- **Task description**:
Looking at the listing below, how many lines include "related"? Answer with the number only.

- **Extracted information**:

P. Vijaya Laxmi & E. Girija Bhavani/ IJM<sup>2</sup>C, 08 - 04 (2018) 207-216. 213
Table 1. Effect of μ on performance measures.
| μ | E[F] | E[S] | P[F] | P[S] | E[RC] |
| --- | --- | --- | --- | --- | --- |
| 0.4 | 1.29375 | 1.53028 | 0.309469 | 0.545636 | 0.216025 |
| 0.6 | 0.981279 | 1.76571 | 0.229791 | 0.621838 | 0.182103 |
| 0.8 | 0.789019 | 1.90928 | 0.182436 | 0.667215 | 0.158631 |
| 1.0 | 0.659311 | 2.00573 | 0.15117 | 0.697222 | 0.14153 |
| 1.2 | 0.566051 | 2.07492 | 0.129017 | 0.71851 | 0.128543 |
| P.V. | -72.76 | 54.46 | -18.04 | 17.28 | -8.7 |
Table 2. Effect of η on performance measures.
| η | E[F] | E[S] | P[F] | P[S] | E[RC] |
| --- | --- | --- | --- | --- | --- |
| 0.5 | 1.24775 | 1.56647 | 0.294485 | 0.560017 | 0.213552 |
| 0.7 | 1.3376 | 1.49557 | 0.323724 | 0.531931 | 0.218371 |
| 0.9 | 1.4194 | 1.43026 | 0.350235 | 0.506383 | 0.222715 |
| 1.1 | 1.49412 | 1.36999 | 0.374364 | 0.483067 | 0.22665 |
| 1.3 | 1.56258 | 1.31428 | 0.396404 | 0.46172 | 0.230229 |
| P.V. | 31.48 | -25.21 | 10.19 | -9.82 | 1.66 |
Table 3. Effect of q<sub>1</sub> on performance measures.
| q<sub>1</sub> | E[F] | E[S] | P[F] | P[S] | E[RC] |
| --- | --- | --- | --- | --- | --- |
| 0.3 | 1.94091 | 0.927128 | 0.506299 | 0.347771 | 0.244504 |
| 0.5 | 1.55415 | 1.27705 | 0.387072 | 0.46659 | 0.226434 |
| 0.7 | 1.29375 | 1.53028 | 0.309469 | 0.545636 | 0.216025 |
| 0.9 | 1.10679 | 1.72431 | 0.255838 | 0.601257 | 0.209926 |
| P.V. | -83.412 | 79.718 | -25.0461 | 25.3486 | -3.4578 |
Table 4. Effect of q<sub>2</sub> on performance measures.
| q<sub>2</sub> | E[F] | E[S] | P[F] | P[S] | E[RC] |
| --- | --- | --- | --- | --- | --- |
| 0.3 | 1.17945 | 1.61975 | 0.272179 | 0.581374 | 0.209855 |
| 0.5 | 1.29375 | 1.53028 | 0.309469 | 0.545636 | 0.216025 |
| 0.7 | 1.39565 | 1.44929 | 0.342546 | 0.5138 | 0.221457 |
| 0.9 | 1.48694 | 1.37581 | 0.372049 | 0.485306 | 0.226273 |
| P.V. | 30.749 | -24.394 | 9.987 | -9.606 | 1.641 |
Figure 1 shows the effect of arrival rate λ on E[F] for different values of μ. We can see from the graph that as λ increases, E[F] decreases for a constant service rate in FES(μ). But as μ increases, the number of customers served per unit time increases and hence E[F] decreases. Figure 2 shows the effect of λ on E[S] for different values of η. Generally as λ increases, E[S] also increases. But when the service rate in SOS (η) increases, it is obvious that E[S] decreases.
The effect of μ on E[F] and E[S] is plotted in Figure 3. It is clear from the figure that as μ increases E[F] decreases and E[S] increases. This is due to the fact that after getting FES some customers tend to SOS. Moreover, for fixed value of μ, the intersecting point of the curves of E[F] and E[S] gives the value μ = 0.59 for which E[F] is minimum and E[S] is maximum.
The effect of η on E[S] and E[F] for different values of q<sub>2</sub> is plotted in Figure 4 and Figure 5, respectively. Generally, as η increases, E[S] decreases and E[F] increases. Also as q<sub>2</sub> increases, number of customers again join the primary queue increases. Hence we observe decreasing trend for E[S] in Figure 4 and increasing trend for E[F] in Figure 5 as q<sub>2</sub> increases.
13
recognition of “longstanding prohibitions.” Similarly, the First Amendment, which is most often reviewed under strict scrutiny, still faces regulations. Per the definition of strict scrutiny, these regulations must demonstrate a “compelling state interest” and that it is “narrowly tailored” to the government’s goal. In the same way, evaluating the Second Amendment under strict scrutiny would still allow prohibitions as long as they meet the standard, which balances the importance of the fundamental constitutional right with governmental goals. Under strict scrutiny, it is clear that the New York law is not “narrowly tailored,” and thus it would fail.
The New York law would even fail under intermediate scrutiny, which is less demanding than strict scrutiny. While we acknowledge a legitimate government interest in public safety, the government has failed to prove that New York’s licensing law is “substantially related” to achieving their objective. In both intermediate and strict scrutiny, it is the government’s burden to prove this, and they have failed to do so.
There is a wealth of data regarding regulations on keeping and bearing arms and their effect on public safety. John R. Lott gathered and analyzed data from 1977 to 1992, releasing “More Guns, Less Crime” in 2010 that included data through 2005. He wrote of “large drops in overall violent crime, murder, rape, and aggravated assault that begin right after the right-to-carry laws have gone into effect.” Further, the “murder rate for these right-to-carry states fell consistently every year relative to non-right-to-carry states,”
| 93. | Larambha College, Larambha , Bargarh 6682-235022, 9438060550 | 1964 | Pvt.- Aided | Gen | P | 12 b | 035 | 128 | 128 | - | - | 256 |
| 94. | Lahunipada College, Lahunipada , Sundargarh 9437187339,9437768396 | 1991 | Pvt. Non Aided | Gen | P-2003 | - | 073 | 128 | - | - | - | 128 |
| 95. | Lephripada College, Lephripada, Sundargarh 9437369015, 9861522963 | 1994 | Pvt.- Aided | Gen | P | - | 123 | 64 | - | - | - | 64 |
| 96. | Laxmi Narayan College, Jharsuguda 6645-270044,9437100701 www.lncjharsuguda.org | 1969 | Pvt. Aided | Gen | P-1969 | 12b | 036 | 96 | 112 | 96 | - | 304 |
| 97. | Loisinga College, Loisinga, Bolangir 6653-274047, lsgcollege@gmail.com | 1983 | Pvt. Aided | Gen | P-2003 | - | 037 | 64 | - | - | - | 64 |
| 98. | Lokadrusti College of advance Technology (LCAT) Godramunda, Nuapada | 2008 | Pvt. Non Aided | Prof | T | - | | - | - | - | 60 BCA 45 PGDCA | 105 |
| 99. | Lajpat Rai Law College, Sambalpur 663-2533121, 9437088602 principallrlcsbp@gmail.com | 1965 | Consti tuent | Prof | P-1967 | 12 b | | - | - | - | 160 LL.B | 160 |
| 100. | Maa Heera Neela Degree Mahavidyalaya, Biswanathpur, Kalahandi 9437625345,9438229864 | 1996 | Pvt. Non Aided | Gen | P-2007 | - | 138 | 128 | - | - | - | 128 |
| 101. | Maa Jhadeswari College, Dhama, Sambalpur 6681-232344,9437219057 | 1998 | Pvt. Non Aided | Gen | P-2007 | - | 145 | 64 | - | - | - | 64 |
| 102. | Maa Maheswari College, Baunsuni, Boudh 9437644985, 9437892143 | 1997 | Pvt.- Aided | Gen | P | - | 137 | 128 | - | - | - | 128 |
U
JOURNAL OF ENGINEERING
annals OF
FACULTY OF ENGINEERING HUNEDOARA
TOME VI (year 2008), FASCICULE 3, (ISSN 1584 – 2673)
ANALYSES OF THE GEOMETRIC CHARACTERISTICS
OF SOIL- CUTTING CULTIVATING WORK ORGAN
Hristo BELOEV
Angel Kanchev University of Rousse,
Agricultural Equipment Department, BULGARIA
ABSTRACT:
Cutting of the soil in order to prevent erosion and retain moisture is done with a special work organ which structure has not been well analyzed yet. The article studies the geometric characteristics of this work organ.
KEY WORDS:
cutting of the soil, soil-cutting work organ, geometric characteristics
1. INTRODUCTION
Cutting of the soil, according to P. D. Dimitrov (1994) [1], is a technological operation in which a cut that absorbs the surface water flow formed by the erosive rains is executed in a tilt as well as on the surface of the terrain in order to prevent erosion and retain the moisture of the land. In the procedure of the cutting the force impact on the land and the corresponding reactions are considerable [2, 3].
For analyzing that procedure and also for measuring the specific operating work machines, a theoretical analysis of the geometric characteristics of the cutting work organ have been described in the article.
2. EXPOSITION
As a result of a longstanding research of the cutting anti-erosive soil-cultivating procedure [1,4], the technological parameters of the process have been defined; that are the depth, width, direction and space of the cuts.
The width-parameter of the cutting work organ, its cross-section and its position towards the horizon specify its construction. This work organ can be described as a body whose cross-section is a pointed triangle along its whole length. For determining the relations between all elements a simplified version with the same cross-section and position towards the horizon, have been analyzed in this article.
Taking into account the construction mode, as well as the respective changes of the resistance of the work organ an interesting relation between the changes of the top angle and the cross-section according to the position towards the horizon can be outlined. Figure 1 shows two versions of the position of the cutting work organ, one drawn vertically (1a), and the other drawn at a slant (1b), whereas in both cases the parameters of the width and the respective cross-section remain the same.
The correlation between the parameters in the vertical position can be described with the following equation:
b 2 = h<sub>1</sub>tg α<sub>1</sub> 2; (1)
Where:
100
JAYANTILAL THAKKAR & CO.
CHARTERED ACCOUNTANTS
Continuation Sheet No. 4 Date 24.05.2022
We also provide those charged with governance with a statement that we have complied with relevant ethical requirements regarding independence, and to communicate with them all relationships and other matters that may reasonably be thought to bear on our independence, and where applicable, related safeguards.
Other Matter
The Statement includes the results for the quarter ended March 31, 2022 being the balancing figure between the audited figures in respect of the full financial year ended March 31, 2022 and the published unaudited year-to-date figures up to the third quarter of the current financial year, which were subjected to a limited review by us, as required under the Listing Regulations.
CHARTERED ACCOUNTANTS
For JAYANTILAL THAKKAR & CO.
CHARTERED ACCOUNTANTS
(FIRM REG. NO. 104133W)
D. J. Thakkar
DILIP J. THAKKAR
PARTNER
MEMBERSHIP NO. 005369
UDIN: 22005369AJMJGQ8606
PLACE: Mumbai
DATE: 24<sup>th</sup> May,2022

- **Exercise output**:
2